A faithful copy of the data, pictures omitted, is the required answer.

* **Source data**:

== Segment start ==

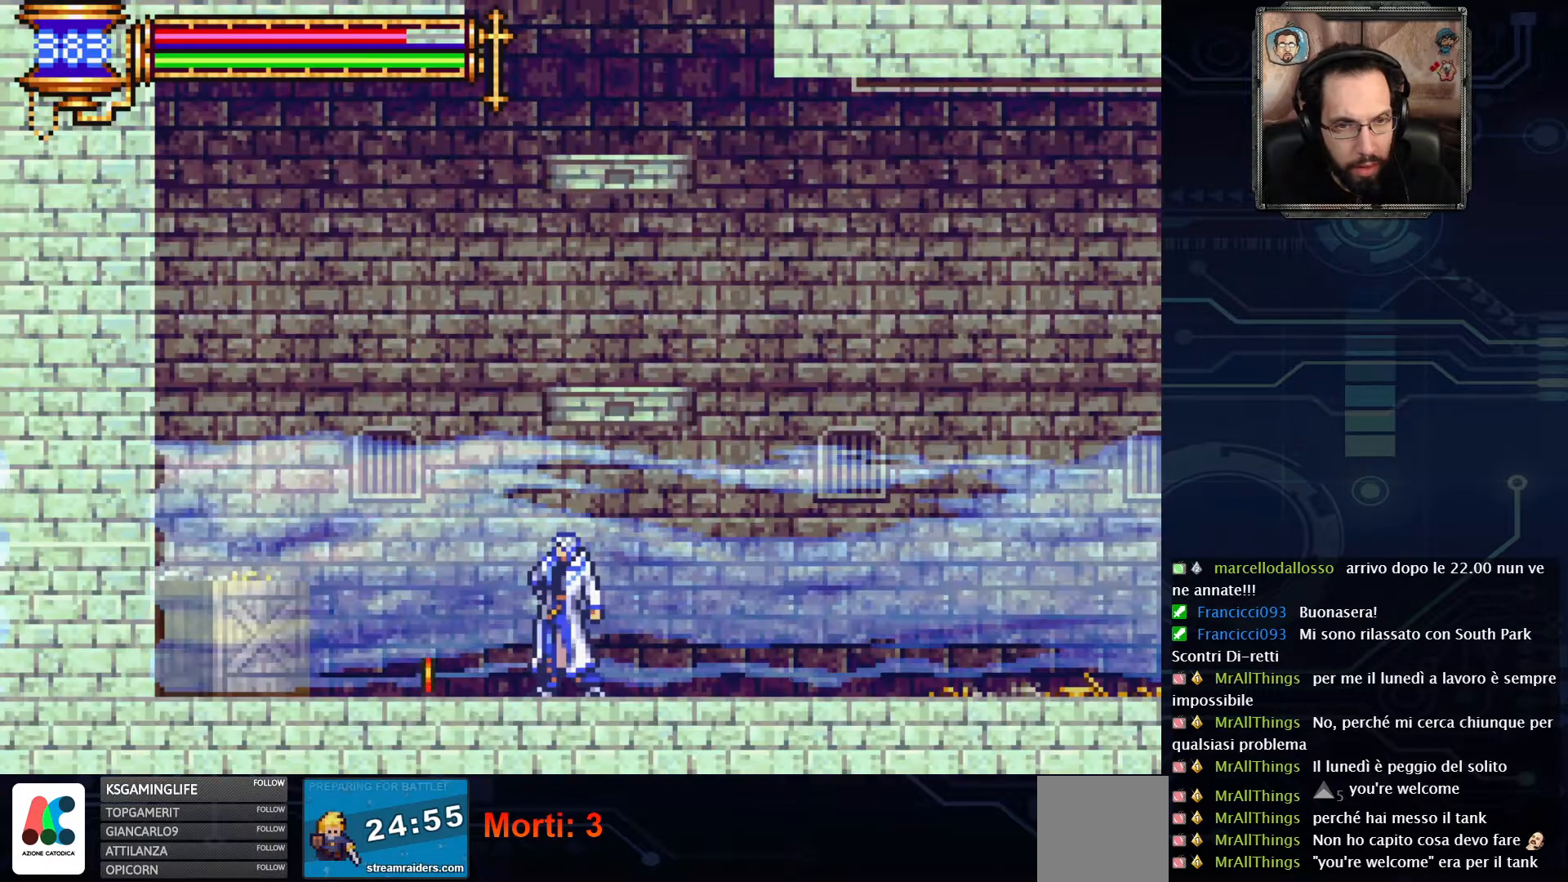
{"buttons": ["DPAD_LEFT"], "left_stick": "center", "right_stick": "center", "events": [[467, "DPAD_LEFT", "down"]]}
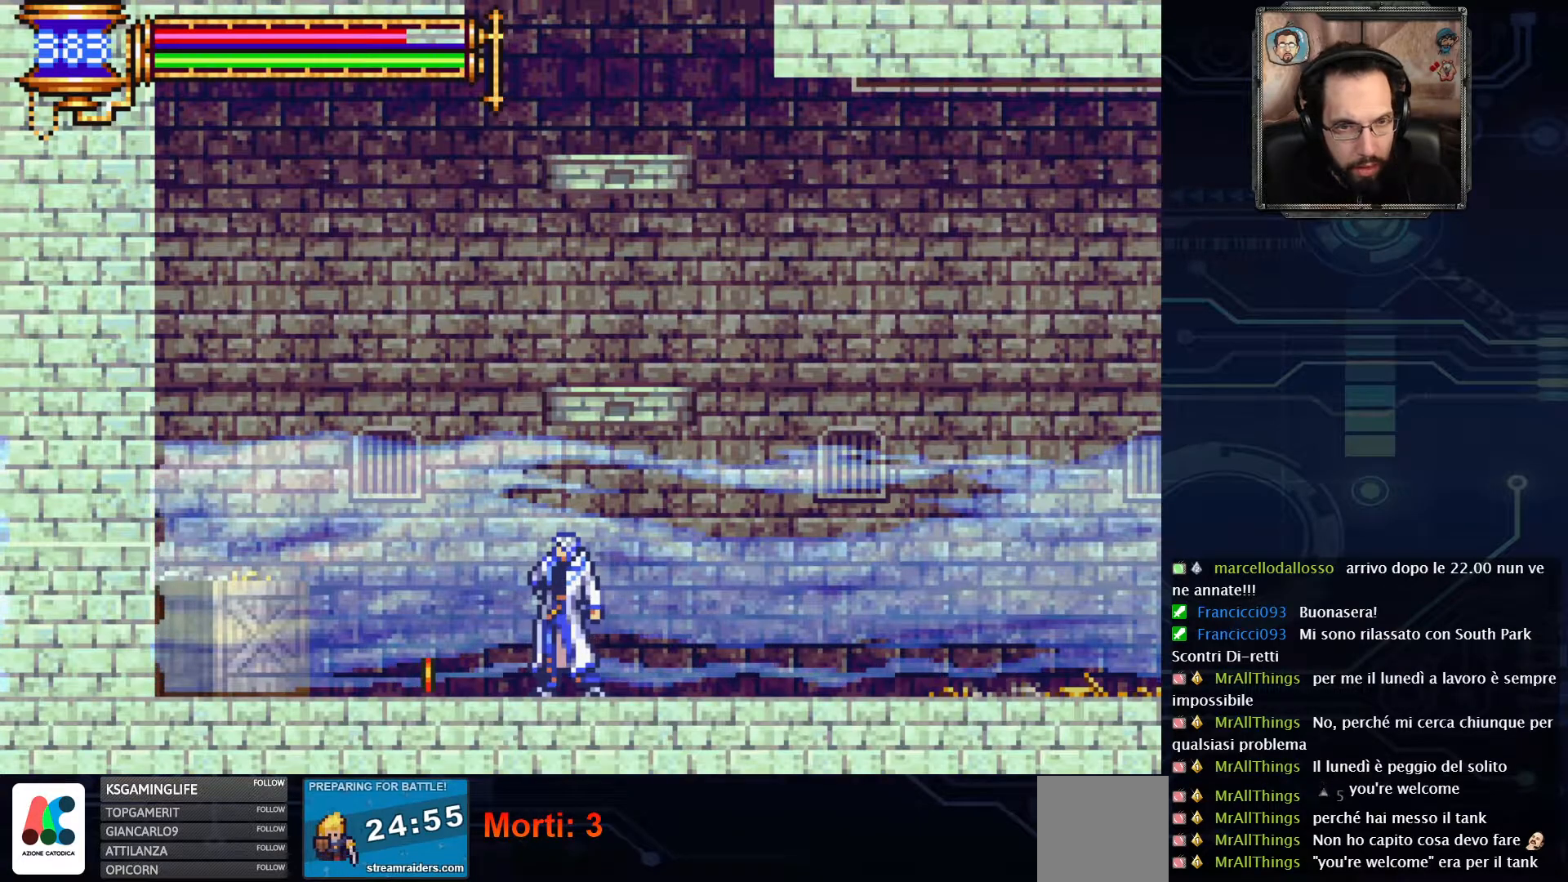
{"buttons": [], "left_stick": "center", "right_stick": "center", "events": [[250, "DPAD_LEFT", "up"], [283, "A", "down"], [367, "A", "up"]]}
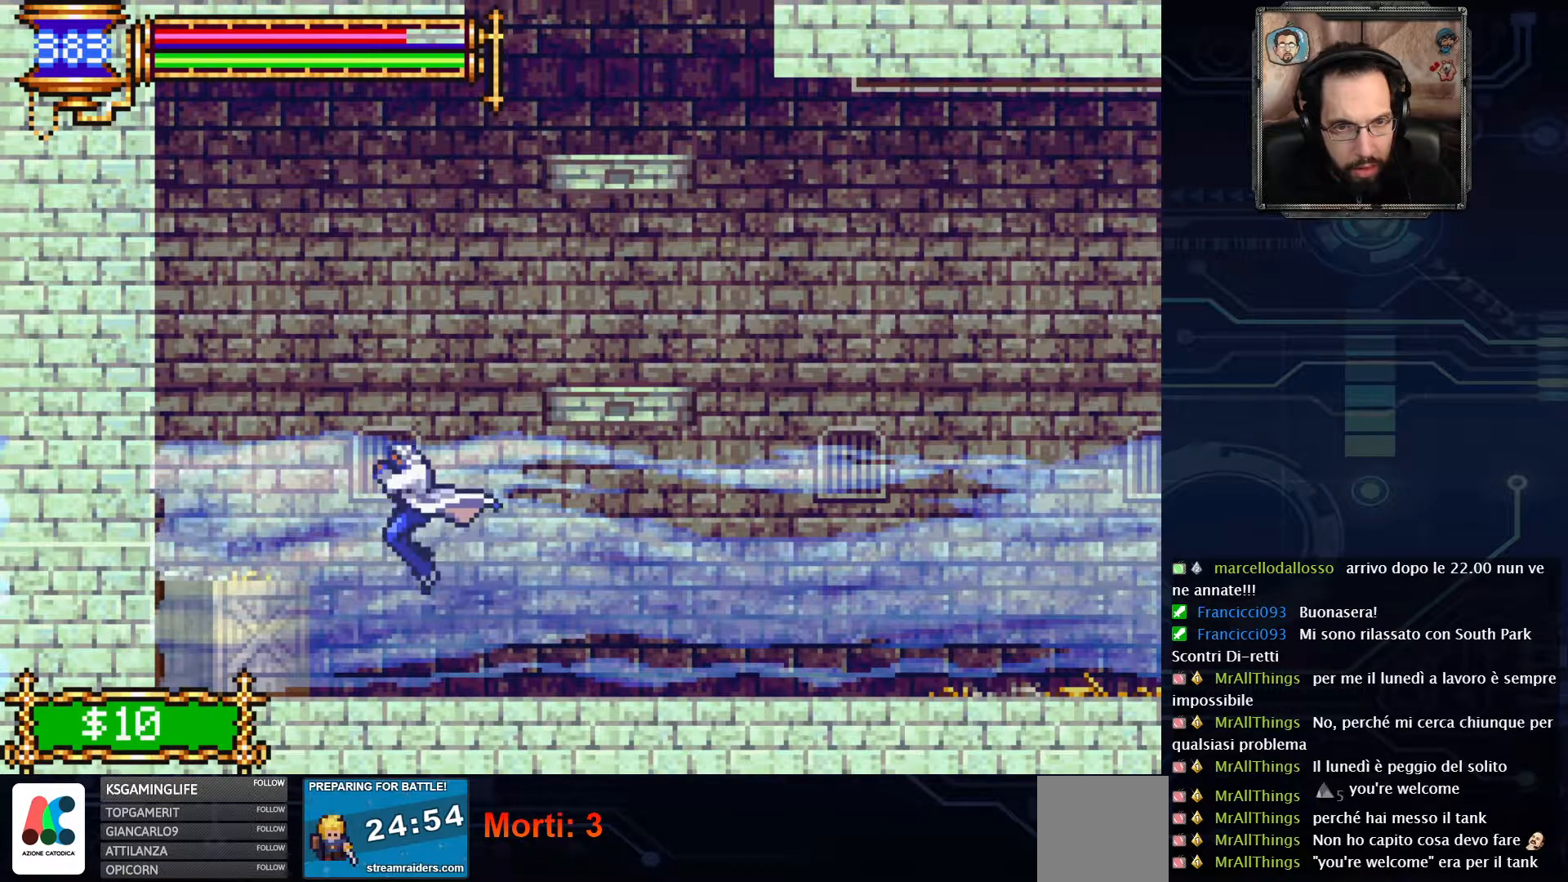
{"buttons": [], "left_stick": "center", "right_stick": "center", "events": [[133, "SELECT", "down"], [300, "SELECT", "up"]]}
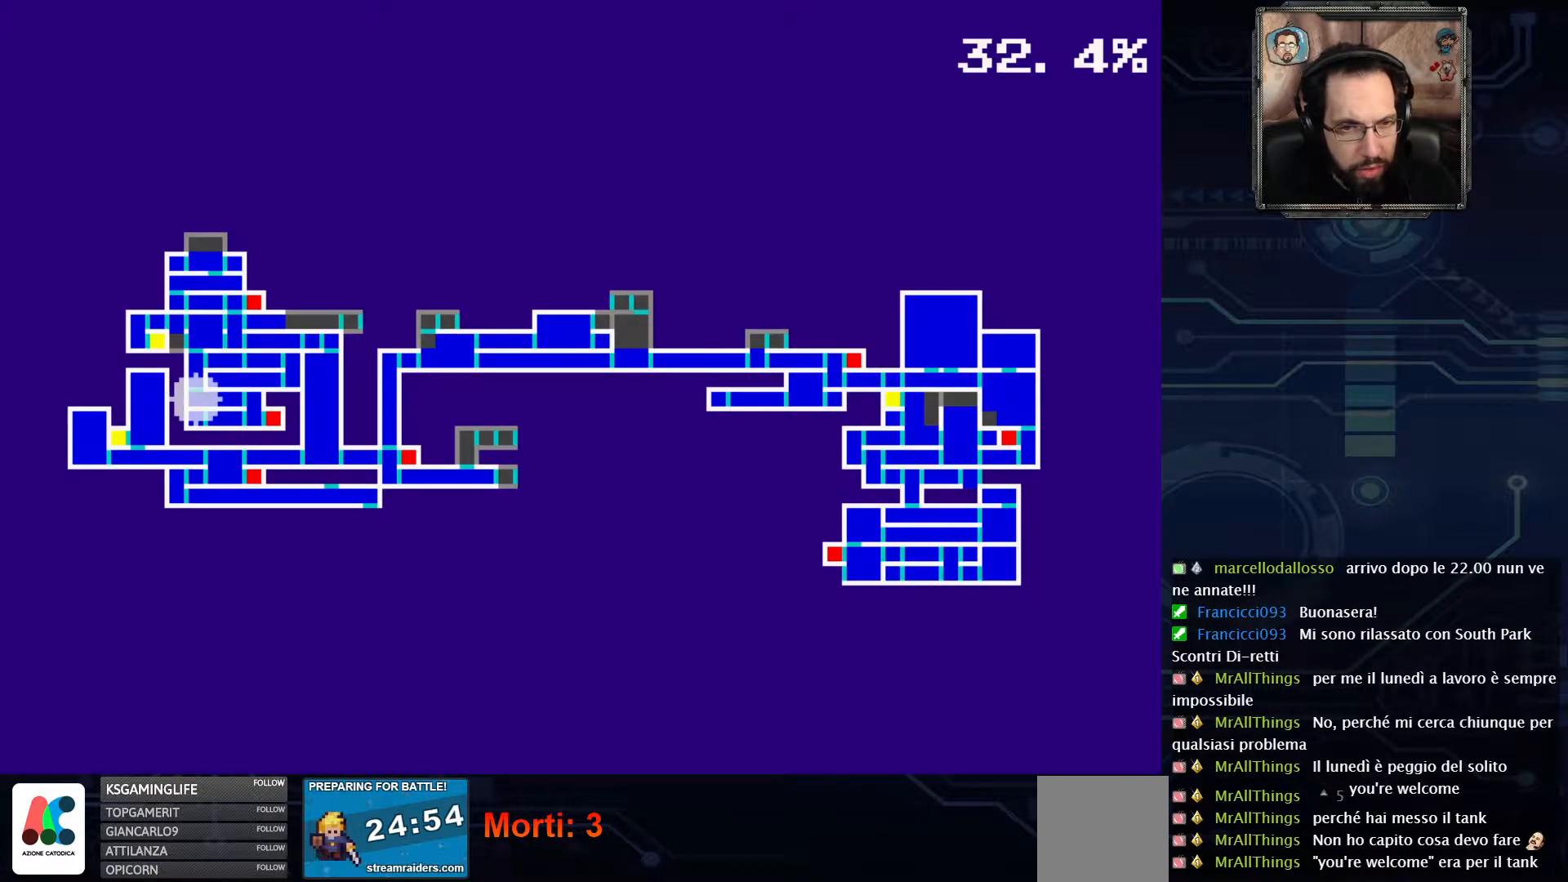
{"buttons": [], "left_stick": "center", "right_stick": "center", "events": []}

== Segment end ==

* **Reply**:
{"buttons": ["DPAD_LEFT"], "left_stick": "center", "right_stick": "center", "events": [[467, "DPAD_LEFT", "down"]]}
{"buttons": [], "left_stick": "center", "right_stick": "center", "events": [[250, "DPAD_LEFT", "up"], [283, "A", "down"], [367, "A", "up"]]}
{"buttons": [], "left_stick": "center", "right_stick": "center", "events": [[133, "SELECT", "down"], [300, "SELECT", "up"]]}
{"buttons": [], "left_stick": "center", "right_stick": "center", "events": []}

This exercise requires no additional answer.